Exercise details:
Return the full listing word for word, but drop every picture from it.

Dataset records:
------------------------------------------------------------

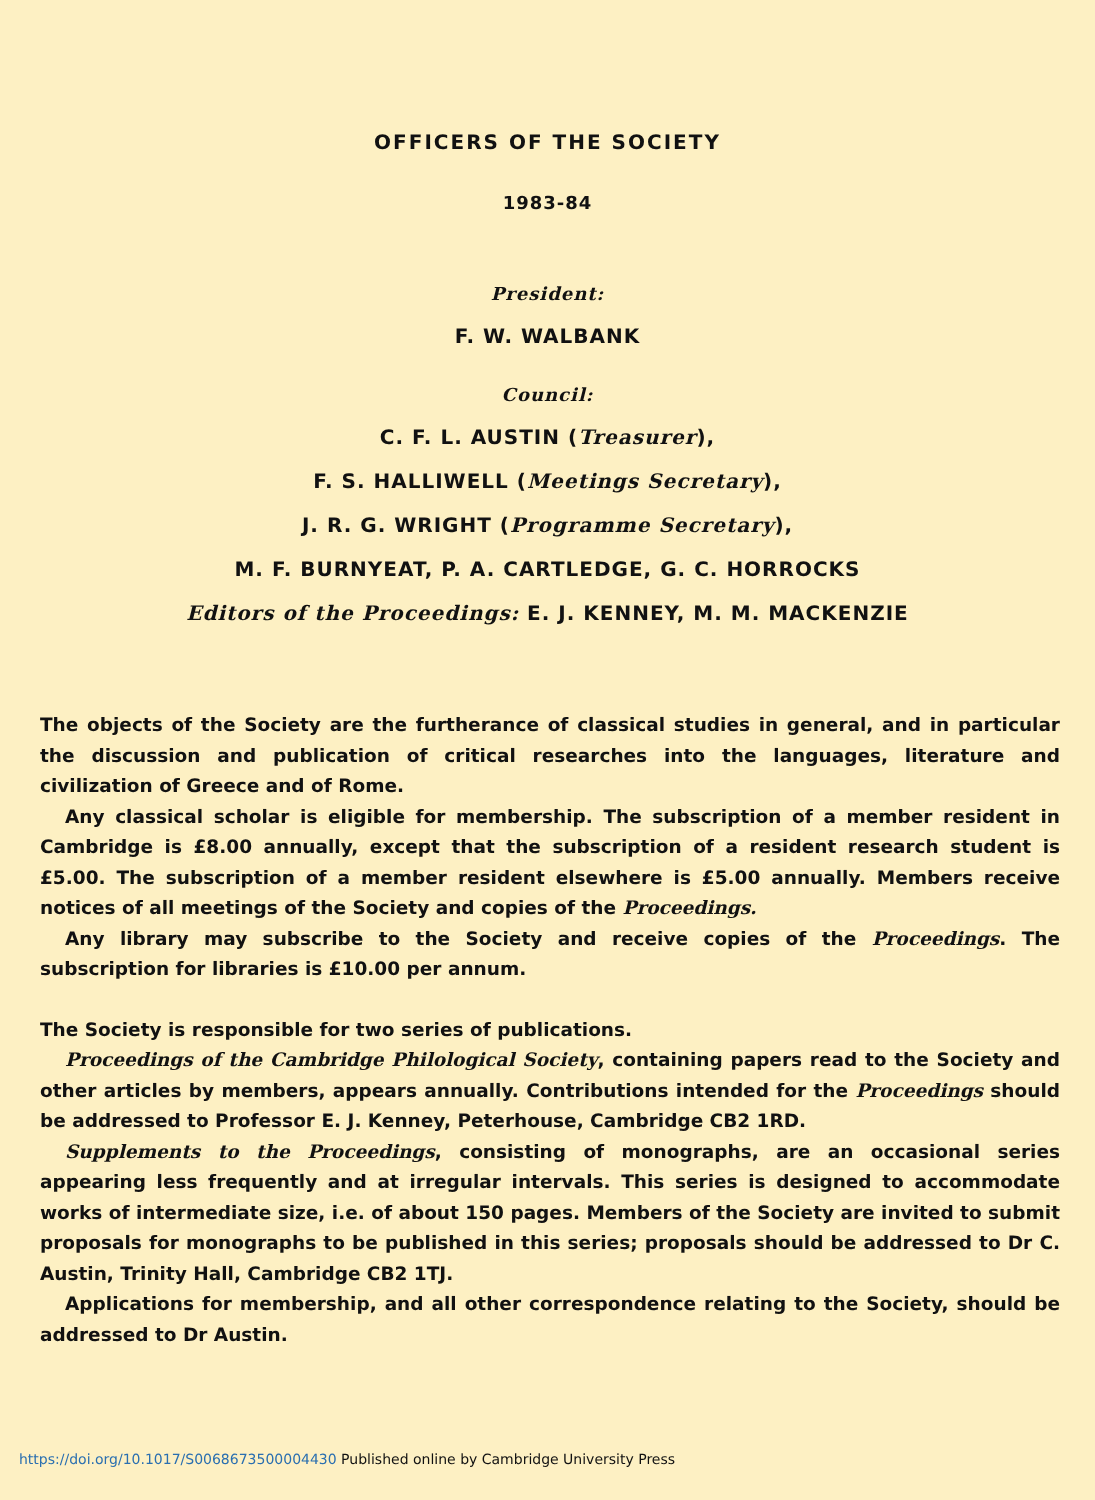OFFICERS OF THE SOCIETY
1983-84
President:
F. W. WALBANK
Council:
C. F. L. AUSTIN (Treasurer),
F. S. HALLIWELL (Meetings Secretary),
J. R. G. WRIGHT (Programme Secretary),
M. F. BURNYEAT, P. A. CARTLEDGE, G. C. HORROCKS
Editors of the Proceedings: E. J. KENNEY, M. M. MACKENZIE
The objects of the Society are the furtherance of classical studies in general, and in particular the discussion and publication of critical researches into the languages, literature and civilization of Greece and of Rome.
Any classical scholar is eligible for membership. The subscription of a member resident in Cambridge is £8.00 annually, except that the subscription of a resident research student is £5.00. The subscription of a member resident elsewhere is £5.00 annually. Members receive notices of all meetings of the Society and copies of the Proceedings.
Any library may subscribe to the Society and receive copies of the Proceedings. The subscription for libraries is £10.00 per annum.
The Society is responsible for two series of publications.
Proceedings of the Cambridge Philological Society, containing papers read to the Society and other articles by members, appears annually. Contributions intended for the Proceedings should be addressed to Professor E. J. Kenney, Peterhouse, Cambridge CB2 1RD.
Supplements to the Proceedings, consisting of monographs, are an occasional series appearing less frequently and at irregular intervals. This series is designed to accommodate works of intermediate size, i.e. of about 150 pages. Members of the Society are invited to submit proposals for monographs to be published in this series; proposals should be addressed to Dr C. Austin, Trinity Hall, Cambridge CB2 1TJ.
Applications for membership, and all other correspondence relating to the Society, should be addressed to Dr Austin.
https://doi.org/10.1017/S0068673500004430 Published online by Cambridge University Press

------------------------------------------------------------

Answer to this problem:
OFFICERS OF THE SOCIETY
1983-84
President:
F. W. WALBANK
Council:
C. F. L. AUSTIN (Treasurer),
F. S. HALLIWELL (Meetings Secretary),
J. R. G. WRIGHT (Programme Secretary),
M. F. BURNYEAT, P. A. CARTLEDGE, G. C. HORROCKS
Editors of the Proceedings: E. J. KENNEY, M. M. MACKENZIE
The objects of the Society are the furtherance of classical studies in general, and in particular the discussion and publication of critical researches into the languages, literature and civilization of Greece and of Rome.
Any classical scholar is eligible for membership. The subscription of a member resident in Cambridge is £8.00 annually, except that the subscription of a resident research student is £5.00. The subscription of a member resident elsewhere is £5.00 annually. Members receive notices of all meetings of the Society and copies of the Proceedings.
Any library may subscribe to the Society and receive copies of the Proceedings. The subscription for libraries is £10.00 per annum.
The Society is responsible for two series of publications.
Proceedings of the Cambridge Philological Society, containing papers read to the Society and other articles by members, appears annually. Contributions intended for the Proceedings should be addressed to Professor E. J. Kenney, Peterhouse, Cambridge CB2 1RD.
Supplements to the Proceedings, consisting of monographs, are an occasional series appearing less frequently and at irregular intervals. This series is designed to accommodate works of intermediate size, i.e. of about 150 pages. Members of the Society are invited to submit proposals for monographs to be published in this series; proposals should be addressed to Dr C. Austin, Trinity Hall, Cambridge CB2 1TJ.
Applications for membership, and all other correspondence relating to the Society, should be addressed to Dr Austin.
https://doi.org/10.1017/S0068673500004430 Published online by Cambridge University Press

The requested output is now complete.